= Donald Kendrick =

Canadian music director (born 1947)

Donald M. Kendrick (born 1947, Calgary, Alberta) is Music Director at Sacred Heart Church in Sacramento, California, where he conducts the Schola Cantorum and Vox Nova (Men's Chorus), and Founder and Artistic Director of the Sacramento Choral Society and Orchestra (a more-than-150-voice volunteer/auditioned symphony chorus and professional orchestra). From 1985–2018, Kendrick was Director of Choral Activities at California State University, Sacramento. In 2007 he was named Outstanding Teacher of the Year by the Capitol Section of the California Music Educators Association (CMEA). He is also the founder and past artistic director of the Sacramento Children's Chorus.

==Life==

Kendrick taught, led choirs and played the organ in Regina, Saskatchewan. He was on the faculty at the University of Saskatchewan, Regina Campus (now the University of Regina), and was the organist and choirmaster at St. Paul's Cathedral (Regina). He led the choral section of the summer arts school at Fort San, Saskatchewan, was organist and choirmaster at Christ's Church Anglican Cathedral in Hamilton, Ontario where he conducted the Bach-Elgar Choir, and established the Hamilton Children's Choir. He also conducted the Canadian Children's Opera Chorus.

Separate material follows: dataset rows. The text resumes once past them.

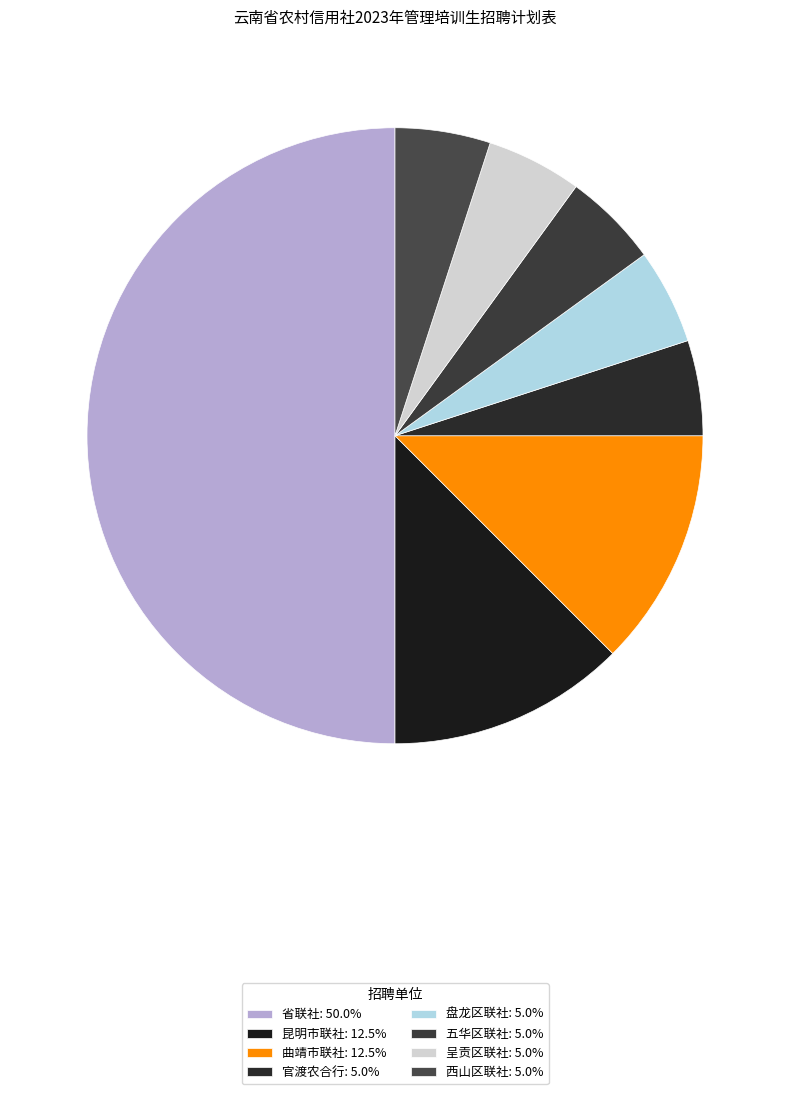

True or false: 呈贡区联社 accounts for 11% of the total.

False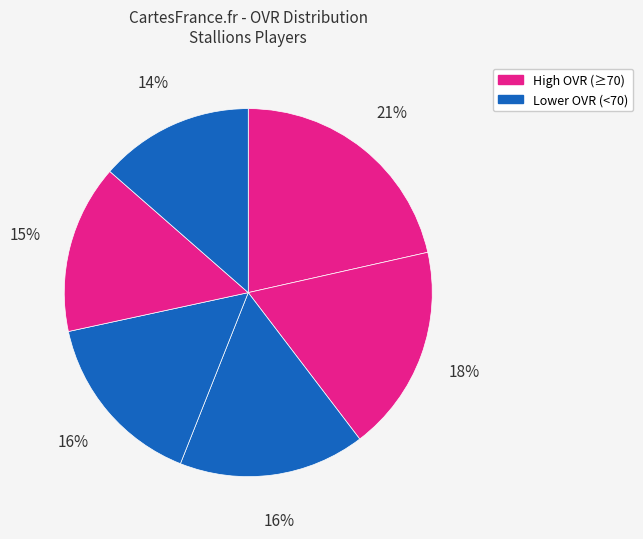

How many slices are in this pie chart?

6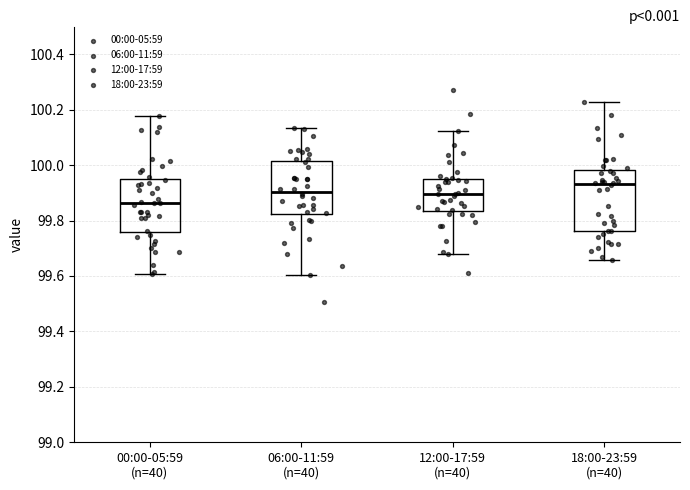

Comparing the boxes themselves (not the whiskers), which one is the tallest?

18:00-23:59 (n=40)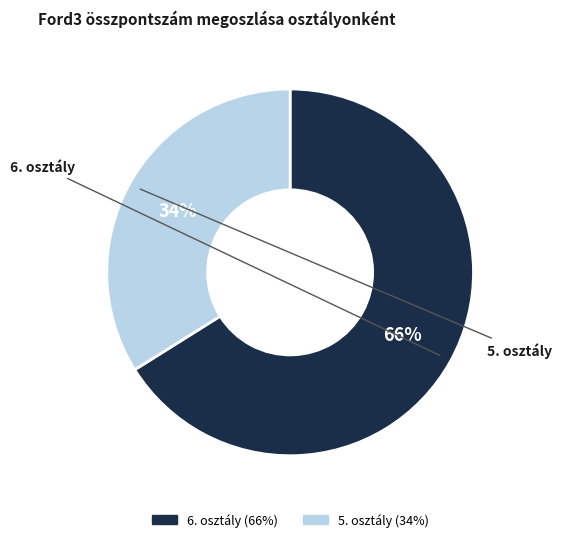

How many segments does this pie chart have?

2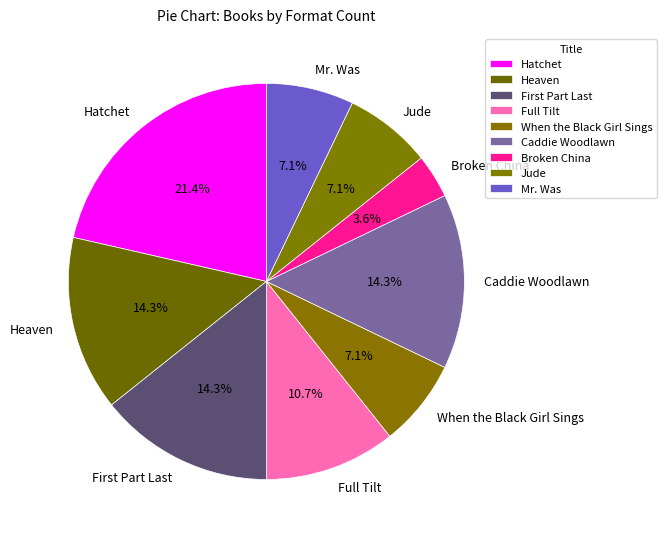

Which has a higher value, Caddie Woodlawn or Full Tilt?

Caddie Woodlawn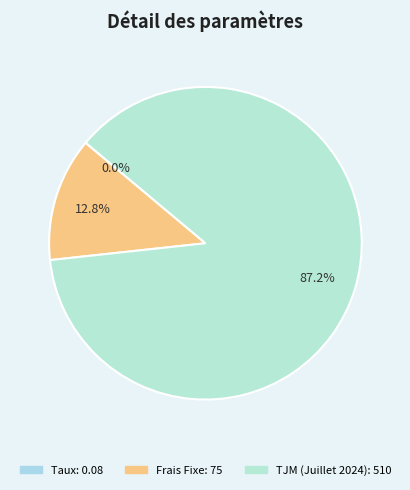

Combined, do Frais Fixe and TJM (Juillet 2024) account for over 50%?

Yes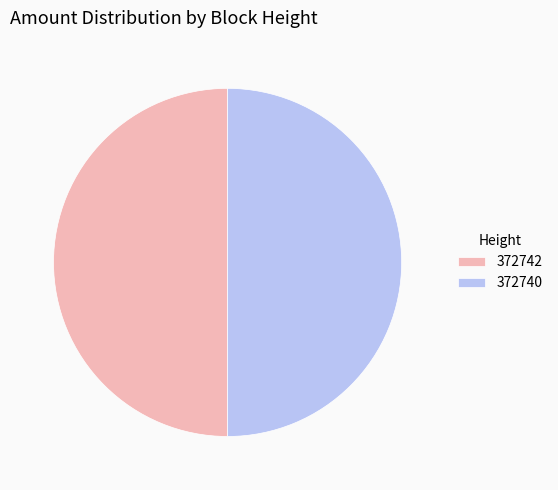

Do 372740 and 372742 together represent more than half of the pie?

Yes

Kendrick studied at the American Conservatory of Music (bachelor's degree), New England Conservatory of Music (master's degree), Stanford University (graduate studies), and the Eastman School of Music (Doctor of Musical Arts). He also hold the American Guild of Organists CHM (choirmaster) certificate, and he received the American Choral Federation in New York’s Louise Rogers Goucher Memorial Scholarship.

In addition to Sacramento State and the University of Saskatchewan, Regina Campus, Kendrick has served on the faculties of the Eastman School of Music, Louisiana State University, and the University of the Pacific Conservatory of Music.
==Guest appearances and tours==

Kendrick debuted in Carnegie Hall with the Verdi Requiem in 1995 and has frequently been featured on Canadian Broadcasting Corporation radio as a recitalist and conductor. He has been active as a guest conductor and adjudicator for choral festivals throughout Canada and the United States. His choirs have toured Austria, Canada, China, the Czech Republic, Germany, and Hungary.